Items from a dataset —
--*--

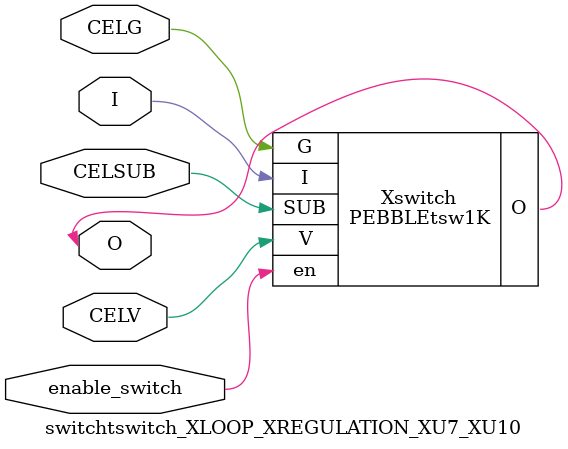
<source format=v>



module PEBBLEtsw1K ( O, G, I, SUB, V, en );

  input V;
  input en;
  input I;
  input G;
  input SUB;
  inout O;
endmodule

//Celera Confidential Do Not Copy switchtswitch_XLOOP_XREGULATION_XU7_XU10
//Celera Confidential Symbol Generator
//1000 Ohm tswitchSwitch
module switchtswitch_XLOOP_XREGULATION_XU7_XU10 (CELV,O,I,enable_switch,CELG,CELSUB);
input CELV;
input I;
input enable_switch;
inout O;
input CELG;
input CELSUB;

//Celera Confidential Do Not Copy PEBBLEtsw1K
PEBBLEtsw1K Xswitch(
.V (CELV),
.I (I),
.O (O),
.en (enable_switch),
.SUB (CELSUB),
.G (CELG)
);
//,diesize,PEBBLEtsw1K

//Celera Confidential Do Not Copy Module End
//Celera Schematic Generator
endmodule

</source>
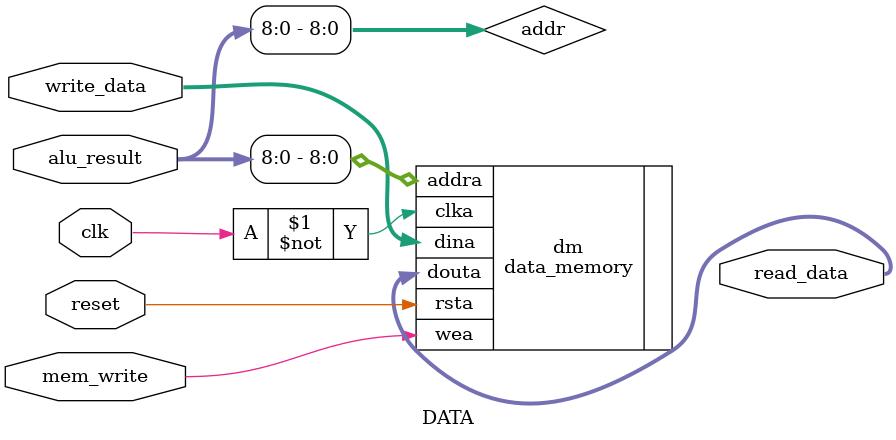
<source format=v>
`timescale 1ns / 1ps
module DATA(clk, reset, alu_result, read_data, mem_write, write_data
    );

	input[15:0] alu_result, write_data;
	input mem_write, clk, reset;
	
	output[15:0] read_data;
	wire[8:0] addr = alu_result[8:0];	
	data_memory dm(
		.addra(addr),
		.dina(write_data),
		.wea(mem_write),
		.clka(~clk),
		.douta(read_data),
		.rsta(reset));

endmodule

</source>
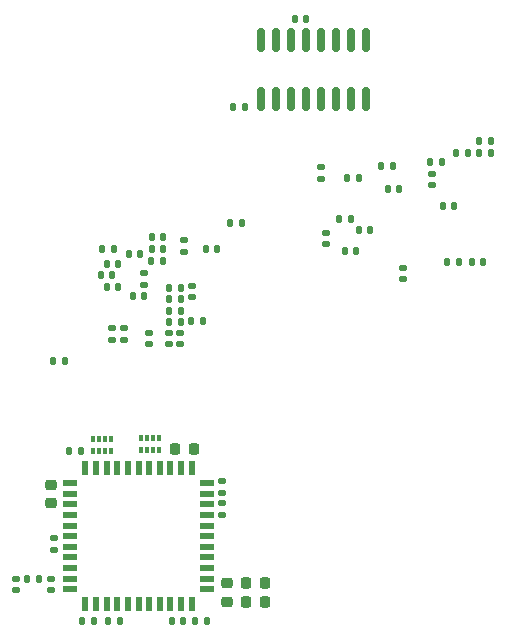
<source format=gbr>
%TF.GenerationSoftware,KiCad,Pcbnew,8.0.2-1*%
%TF.CreationDate,2024-06-14T18:00:13+02:00*%
%TF.ProjectId,hardware,68617264-7761-4726-952e-6b696361645f,rev?*%
%TF.SameCoordinates,Original*%
%TF.FileFunction,Paste,Bot*%
%TF.FilePolarity,Positive*%
%FSLAX46Y46*%
G04 Gerber Fmt 4.6, Leading zero omitted, Abs format (unit mm)*
G04 Created by KiCad (PCBNEW 8.0.2-1) date 2024-06-14 18:00:13*
%MOMM*%
%LPD*%
G01*
G04 APERTURE LIST*
G04 Aperture macros list*
%AMRoundRect*
0 Rectangle with rounded corners*
0 $1 Rounding radius*
0 $2 $3 $4 $5 $6 $7 $8 $9 X,Y pos of 4 corners*
0 Add a 4 corners polygon primitive as box body*
4,1,4,$2,$3,$4,$5,$6,$7,$8,$9,$2,$3,0*
0 Add four circle primitives for the rounded corners*
1,1,$1+$1,$2,$3*
1,1,$1+$1,$4,$5*
1,1,$1+$1,$6,$7*
1,1,$1+$1,$8,$9*
0 Add four rect primitives between the rounded corners*
20,1,$1+$1,$2,$3,$4,$5,0*
20,1,$1+$1,$4,$5,$6,$7,0*
20,1,$1+$1,$6,$7,$8,$9,0*
20,1,$1+$1,$8,$9,$2,$3,0*%
G04 Aperture macros list end*
%ADD10RoundRect,0.140000X-0.170000X0.140000X-0.170000X-0.140000X0.170000X-0.140000X0.170000X0.140000X0*%
%ADD11RoundRect,0.140000X0.140000X0.170000X-0.140000X0.170000X-0.140000X-0.170000X0.140000X-0.170000X0*%
%ADD12RoundRect,0.140000X0.170000X-0.140000X0.170000X0.140000X-0.170000X0.140000X-0.170000X-0.140000X0*%
%ADD13RoundRect,0.140000X-0.140000X-0.170000X0.140000X-0.170000X0.140000X0.170000X-0.140000X0.170000X0*%
%ADD14RoundRect,0.135000X0.135000X0.185000X-0.135000X0.185000X-0.135000X-0.185000X0.135000X-0.185000X0*%
%ADD15RoundRect,0.135000X-0.135000X-0.185000X0.135000X-0.185000X0.135000X0.185000X-0.135000X0.185000X0*%
%ADD16RoundRect,0.225000X-0.225000X-0.250000X0.225000X-0.250000X0.225000X0.250000X-0.225000X0.250000X0*%
%ADD17RoundRect,0.218750X0.256250X-0.218750X0.256250X0.218750X-0.256250X0.218750X-0.256250X-0.218750X0*%
%ADD18R,1.300000X0.500000*%
%ADD19R,0.500000X1.300000*%
%ADD20R,0.400000X0.500000*%
%ADD21R,0.300000X0.500000*%
%ADD22RoundRect,0.135000X-0.185000X0.135000X-0.185000X-0.135000X0.185000X-0.135000X0.185000X0.135000X0*%
%ADD23RoundRect,0.225000X0.225000X0.250000X-0.225000X0.250000X-0.225000X-0.250000X0.225000X-0.250000X0*%
%ADD24RoundRect,0.150000X-0.150000X0.825000X-0.150000X-0.825000X0.150000X-0.825000X0.150000X0.825000X0*%
%ADD25RoundRect,0.225000X0.250000X-0.225000X0.250000X0.225000X-0.250000X0.225000X-0.250000X-0.225000X0*%
%ADD26RoundRect,0.135000X0.185000X-0.135000X0.185000X0.135000X-0.185000X0.135000X-0.185000X-0.135000X0*%
G04 APERTURE END LIST*
D10*
%TO.C,C2*%
X137579100Y-98135500D03*
X137579100Y-99095500D03*
%TD*%
%TO.C,C31*%
X113157000Y-106568300D03*
X113157000Y-107528300D03*
%TD*%
D11*
%TO.C,C38*%
X116253200Y-110693200D03*
X115293200Y-110693200D03*
%TD*%
%TO.C,C42*%
X116265900Y-108775500D03*
X115305900Y-108775500D03*
%TD*%
D12*
%TO.C,C43*%
X115303300Y-112575280D03*
X115303300Y-111615280D03*
%TD*%
D11*
%TO.C,C48*%
X118117560Y-110637320D03*
X117157560Y-110637320D03*
%TD*%
D13*
%TO.C,C53*%
X112219800Y-108483400D03*
X113179800Y-108483400D03*
%TD*%
D11*
%TO.C,C54*%
X116253200Y-109753400D03*
X115293200Y-109753400D03*
%TD*%
%TO.C,C55*%
X114767300Y-103517700D03*
X113807300Y-103517700D03*
%TD*%
D13*
%TO.C,C59*%
X111902300Y-104927400D03*
X112862300Y-104927400D03*
%TD*%
D12*
%TO.C,C64*%
X116560600Y-104747000D03*
X116560600Y-103787000D03*
%TD*%
D11*
%TO.C,C66*%
X110970000Y-107721400D03*
X110010000Y-107721400D03*
%TD*%
%TO.C,C67*%
X116265900Y-107784900D03*
X115305900Y-107784900D03*
%TD*%
D12*
%TO.C,C68*%
X111467900Y-112176500D03*
X111467900Y-111216500D03*
%TD*%
D11*
%TO.C,C69*%
X110970000Y-105740200D03*
X110010000Y-105740200D03*
%TD*%
D12*
%TO.C,C70*%
X110490000Y-112176500D03*
X110490000Y-111216500D03*
%TD*%
D13*
%TO.C,C75*%
X141544100Y-96405700D03*
X142504100Y-96405700D03*
%TD*%
%TO.C,C76*%
X139613700Y-96405700D03*
X140573700Y-96405700D03*
%TD*%
%TO.C,C77*%
X137391200Y-97180400D03*
X138351200Y-97180400D03*
%TD*%
%TO.C,C78*%
X141544100Y-95351600D03*
X142504100Y-95351600D03*
%TD*%
D11*
%TO.C,C79*%
X134782500Y-99402900D03*
X133822500Y-99402900D03*
%TD*%
%TO.C,C80*%
X134211000Y-97447100D03*
X133251000Y-97447100D03*
%TD*%
D13*
%TO.C,C82*%
X138458000Y-100888800D03*
X139418000Y-100888800D03*
%TD*%
D11*
%TO.C,C85*%
X132306000Y-102882700D03*
X131346000Y-102882700D03*
%TD*%
%TO.C,C86*%
X131122360Y-104653080D03*
X130162360Y-104653080D03*
%TD*%
D12*
%TO.C,C87*%
X128562100Y-104073900D03*
X128562100Y-103113900D03*
%TD*%
D13*
%TO.C,C89*%
X140931960Y-105628440D03*
X141891960Y-105628440D03*
%TD*%
%TO.C,C90*%
X129695000Y-101942900D03*
X130655000Y-101942900D03*
%TD*%
%TO.C,C91*%
X138839000Y-105613200D03*
X139799000Y-105613200D03*
%TD*%
D12*
%TO.C,C92*%
X128130300Y-98559500D03*
X128130300Y-97599500D03*
%TD*%
D11*
%TO.C,C99*%
X110462000Y-106730800D03*
X109502000Y-106730800D03*
%TD*%
D14*
%TO.C,R30*%
X110593600Y-104470200D03*
X109573600Y-104470200D03*
%TD*%
D11*
%TO.C,C74*%
X131340800Y-98501200D03*
X130380800Y-98501200D03*
%TD*%
D12*
%TO.C,C40*%
X116248180Y-112575280D03*
X116248180Y-111615280D03*
%TD*%
%TO.C,C56*%
X113576100Y-112567600D03*
X113576100Y-111607600D03*
%TD*%
D11*
%TO.C,C73*%
X119380000Y-104500000D03*
X118420000Y-104500000D03*
%TD*%
%TO.C,C65*%
X114767300Y-104533700D03*
X113807300Y-104533700D03*
%TD*%
D14*
%TO.C,R26*%
X114810000Y-105524300D03*
X113790000Y-105524300D03*
%TD*%
D10*
%TO.C,C32*%
X135128000Y-106111100D03*
X135128000Y-107071100D03*
%TD*%
%TO.C,C37*%
X117200000Y-107620000D03*
X117200000Y-108580000D03*
%TD*%
D15*
%TO.C,R6*%
X120429560Y-102280720D03*
X121449560Y-102280720D03*
%TD*%
D16*
%TO.C,C46*%
X121825000Y-134400000D03*
X123375000Y-134400000D03*
%TD*%
D13*
%TO.C,C49*%
X125920000Y-85000000D03*
X126880000Y-85000000D03*
%TD*%
D17*
%TO.C,L5*%
X120200000Y-134387500D03*
X120200000Y-132812500D03*
%TD*%
D18*
%TO.C,U8*%
X106925000Y-133325000D03*
X106925000Y-132425000D03*
X106925000Y-131525000D03*
X106925000Y-130625000D03*
X106925000Y-129725000D03*
X106925000Y-128825000D03*
X106925000Y-127925000D03*
X106925000Y-127025000D03*
X106925000Y-126125000D03*
X106925000Y-125225000D03*
X106925000Y-124325000D03*
D19*
X108200000Y-123050000D03*
X109100000Y-123050000D03*
X110000000Y-123050000D03*
X110900000Y-123050000D03*
X111800000Y-123050000D03*
X112700000Y-123050000D03*
X113600000Y-123050000D03*
X114500000Y-123050000D03*
X115400000Y-123050000D03*
X116300000Y-123050000D03*
X117200000Y-123050000D03*
D18*
X118475000Y-124325000D03*
X118475000Y-125225000D03*
X118475000Y-126125000D03*
X118475000Y-127025000D03*
X118475000Y-127925000D03*
X118475000Y-128825000D03*
X118475000Y-129725000D03*
X118475000Y-130625000D03*
X118475000Y-131525000D03*
X118475000Y-132425000D03*
X118475000Y-133325000D03*
D19*
X117200000Y-134600000D03*
X116300000Y-134600000D03*
X115400000Y-134600000D03*
X114500000Y-134600000D03*
X113600000Y-134600000D03*
X112700000Y-134600000D03*
X111800000Y-134600000D03*
X110900000Y-134600000D03*
X110000000Y-134600000D03*
X109100000Y-134600000D03*
X108200000Y-134600000D03*
%TD*%
D11*
%TO.C,C44*%
X116480000Y-136000000D03*
X115520000Y-136000000D03*
%TD*%
D14*
%TO.C,R33*%
X111110000Y-136000000D03*
X110090000Y-136000000D03*
%TD*%
D20*
%TO.C,RN1*%
X114425000Y-121525000D03*
D21*
X113925000Y-121525000D03*
X113425000Y-121525000D03*
D20*
X112925000Y-121525000D03*
X112925000Y-120525000D03*
D21*
X113425000Y-120525000D03*
X113925000Y-120525000D03*
D20*
X114425000Y-120525000D03*
%TD*%
D22*
%TO.C,R38*%
X119765000Y-124115000D03*
X119765000Y-125135000D03*
%TD*%
D23*
%TO.C,C45*%
X117372756Y-121425000D03*
X115822756Y-121425000D03*
%TD*%
D15*
%TO.C,R37*%
X117490000Y-136000000D03*
X118510000Y-136000000D03*
%TD*%
D24*
%TO.C,U10*%
X123055000Y-86825000D03*
X124325000Y-86825000D03*
X125595000Y-86825000D03*
X126865000Y-86825000D03*
X128135000Y-86825000D03*
X129405000Y-86825000D03*
X130675000Y-86825000D03*
X131945000Y-86825000D03*
X131945000Y-91775000D03*
X130675000Y-91775000D03*
X129405000Y-91775000D03*
X128135000Y-91775000D03*
X126865000Y-91775000D03*
X125595000Y-91775000D03*
X124325000Y-91775000D03*
X123055000Y-91775000D03*
%TD*%
D22*
%TO.C,R39*%
X119757244Y-126022244D03*
X119757244Y-127042244D03*
%TD*%
D10*
%TO.C,C39*%
X105300000Y-132440000D03*
X105300000Y-133400000D03*
%TD*%
D16*
%TO.C,C47*%
X121825000Y-132800000D03*
X123375000Y-132800000D03*
%TD*%
D25*
%TO.C,C41*%
X105275000Y-126050000D03*
X105275000Y-124500000D03*
%TD*%
D15*
%TO.C,R35*%
X103290000Y-132480000D03*
X104310000Y-132480000D03*
%TD*%
D13*
%TO.C,C50*%
X120720000Y-92500000D03*
X121680000Y-92500000D03*
%TD*%
D10*
%TO.C,C36*%
X102300000Y-132420000D03*
X102300000Y-133380000D03*
%TD*%
D15*
%TO.C,R40*%
X106790000Y-121600000D03*
X107810000Y-121600000D03*
%TD*%
%TO.C,R36*%
X107890000Y-136000000D03*
X108910000Y-136000000D03*
%TD*%
D14*
%TO.C,R23*%
X106510000Y-114000000D03*
X105490000Y-114000000D03*
%TD*%
D20*
%TO.C,RN2*%
X110375000Y-121625000D03*
D21*
X109875000Y-121625000D03*
X109375000Y-121625000D03*
D20*
X108875000Y-121625000D03*
X108875000Y-120625000D03*
D21*
X109375000Y-120625000D03*
X109875000Y-120625000D03*
D20*
X110375000Y-120625000D03*
%TD*%
D26*
%TO.C,R34*%
X105565000Y-130025000D03*
X105565000Y-129005000D03*
%TD*%
M02*

</source>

--*--

Problem to solve —
Lines holding the word "input": say how many there are in the data, and nothing more.

Exercise output —
12